Why is college the way it is? 

The transition from college to high school can be very large. In some situations the way high schools were set up could be beneficial. Read more to find out about the pros and cons of each system. Illustration by Anna Iorfino/The Daily Campus

One of the biggest differences between high school and college is the amount of built-in structure that each student has. In high school, this amount is significant. Students go to school each day for a designated time, attendance is taken and there are clear consequences for missing classes. College, on the other hand, lacks much of this routine. Class times can vary, it is easier to have attendance issues without clear ramifications and the support system students have is significantly less. While both structures have their positive and negative attributes, I feel that high school gives students a structure that is more conducive to a healthy lifestyle and more closely aligned with the real world. 

The loose structure of college life does have its benefits; for example, students are forced to be self-motivated, learn time management and acquire self-reliance overall. This undoubtedly helps to build independence and other vital skills that will be necessary for the rest of their lives. 

That being said, high school structures have a lot of benefits. The main benefit is the social structure. The number of students is limited, people see each other daily and in my experience class sizes are less likely to be as large. While my high school may be different than others, especially with disparities in school sizes, funding etc., I feel that high school classes are more interactive, less lecture-based and better suited to fostering friendships between classmates. Repeatedly seeing the same people, increases in student-teacher interactions and the continuity of the class a student is grouped with helped me to become closer to people and build a solid support system. This was a positive aspect of my high school experience, and I think that the college academic structure is less suited to building this. Colleges certainly have other social factors that help people build a personal support system, but they are less intertwined with academics than in high school. 

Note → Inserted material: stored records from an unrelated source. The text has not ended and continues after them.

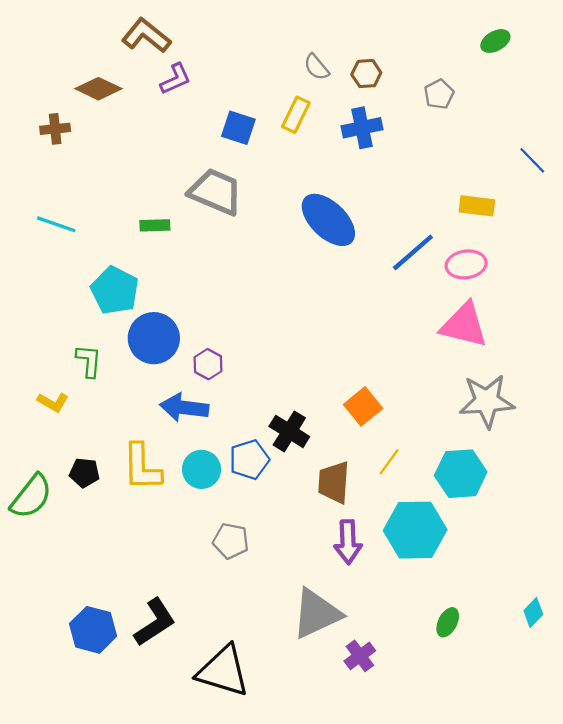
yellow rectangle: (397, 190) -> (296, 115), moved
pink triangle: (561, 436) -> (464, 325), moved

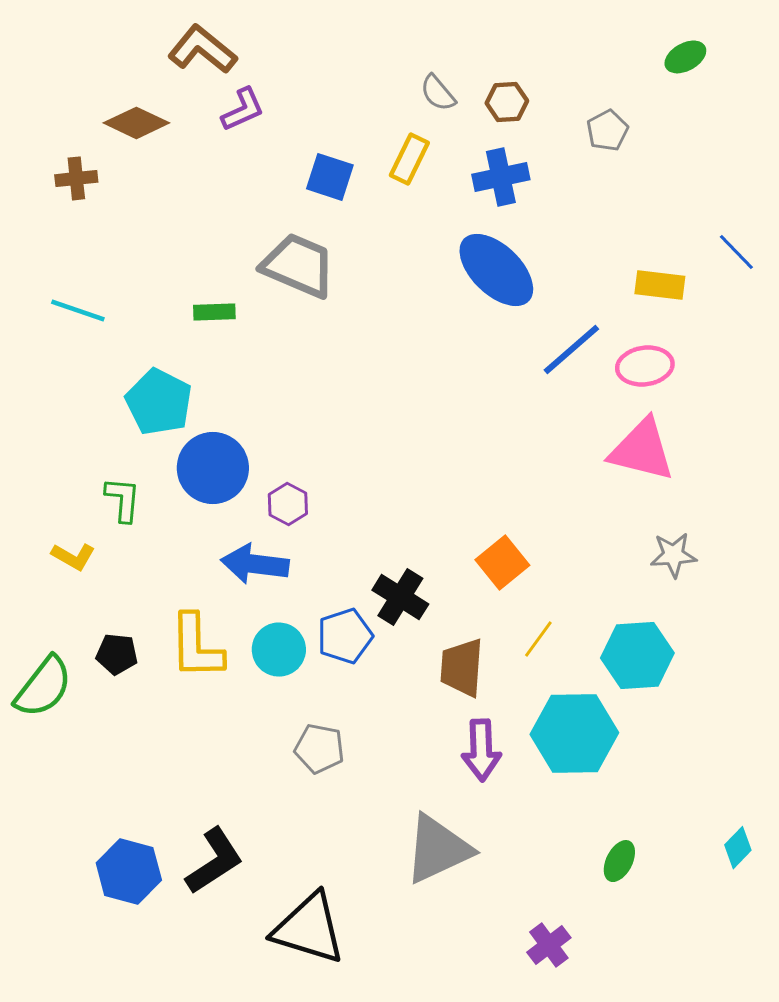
blue line: (532, 160) -> (736, 252), moved
blue ellipse: (328, 220) -> (496, 270), moved
gray star: (487, 401) -> (673, 555), size x0.6
purple cross: (360, 656) -> (549, 945), moved

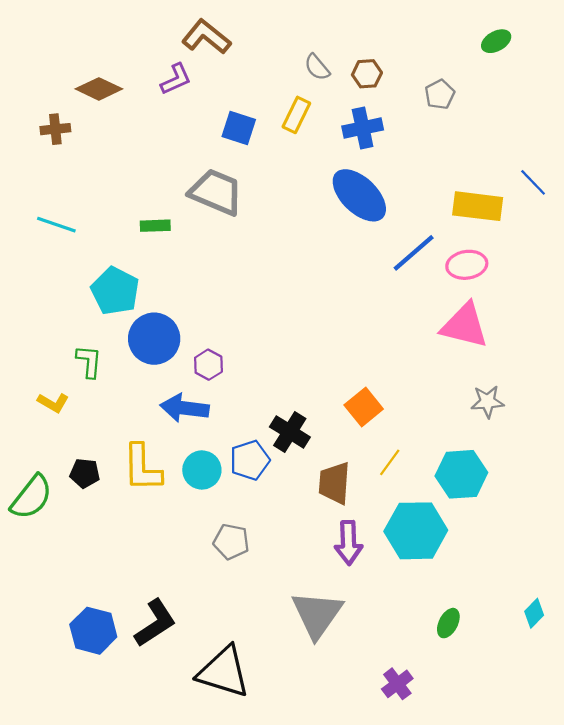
brown L-shape: (202, 49) -> (206, 37), moved
yellow rectangle: (660, 285) -> (478, 206), size x1.4
gray triangle: (438, 849) -> (317, 614), turned -30

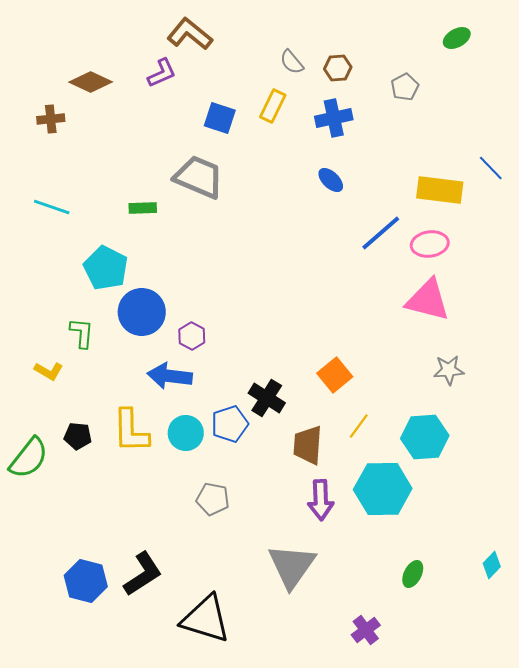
blue ellipse: (359, 195) -> (331, 180), size x0.5

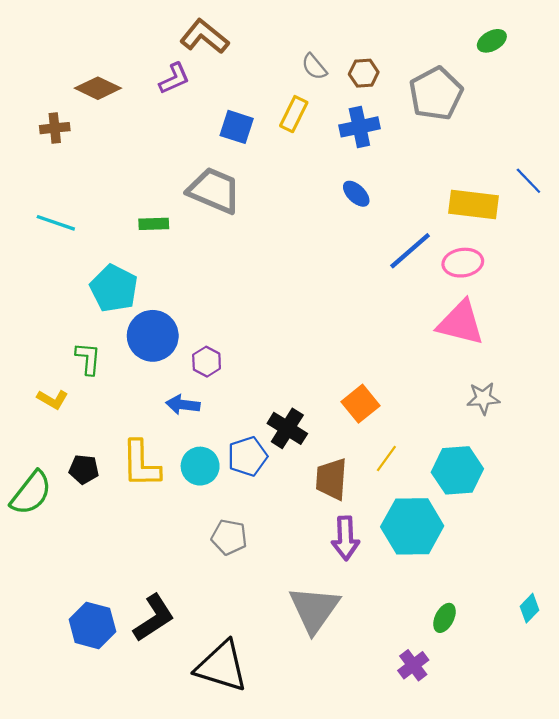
gray pentagon: (405, 87) -> (436, 94), size x1.8
blue arrow: (170, 376) -> (183, 405), size x0.7
purple cross: (366, 630) -> (413, 665), moved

Another benefit of the high school structure is the expectation of attendance. It is significantly easier to skip a college class than a high school one. There are more institutional consequences due to attendance policies, and the social expectations put in place by peers and parents also help. In college, you could skip a class that no one even realizes you’re missing. Missing class hurts academic performance and detracts from a collegiate experience.  

Both of these benefits show that the more structured experience that high schools provide can have positive effects on students’ livelihoods. However, the arguments also have the gaping hole that students don’t get to build independence or learn how to create this structure, discipline and motivation independently. To this, I would say that students build these skills within the high school’s structure to succeed. Students have to complete a significant amount of work outside of class and are often involved in extracurricular activities; with all of this going on, having a solid class structure is a huge benefit. College obviously becomes more flexible and pushes students to be even more independent, but the real world doesn’t require students to need these skills as much as college does.  

There are clear consequences for attendance issues in a professional work environment. For many jobs, you have to show up every day at the same time, and this is a set-in-stone part of your daily life. On the other hand, classes change every few months and often can be skipped and caught up on later. This forces students to create unnecessary discipline and blurs the school and personal life boundaries. On top of this, working with the same people every single day is conducive to closer friendships and a better support system that people can develop at their job. College is not like that, as classes are often two to three times a week, and not many are lecture-based nor conducive to creating close interpersonal connections. This can be done outside of class, but that is based on people’s proactive social behavior, not the structure of college education. 

College pushes students to reach a level of independence they’re unprepared for and takes away many previously-enjoyed support structures.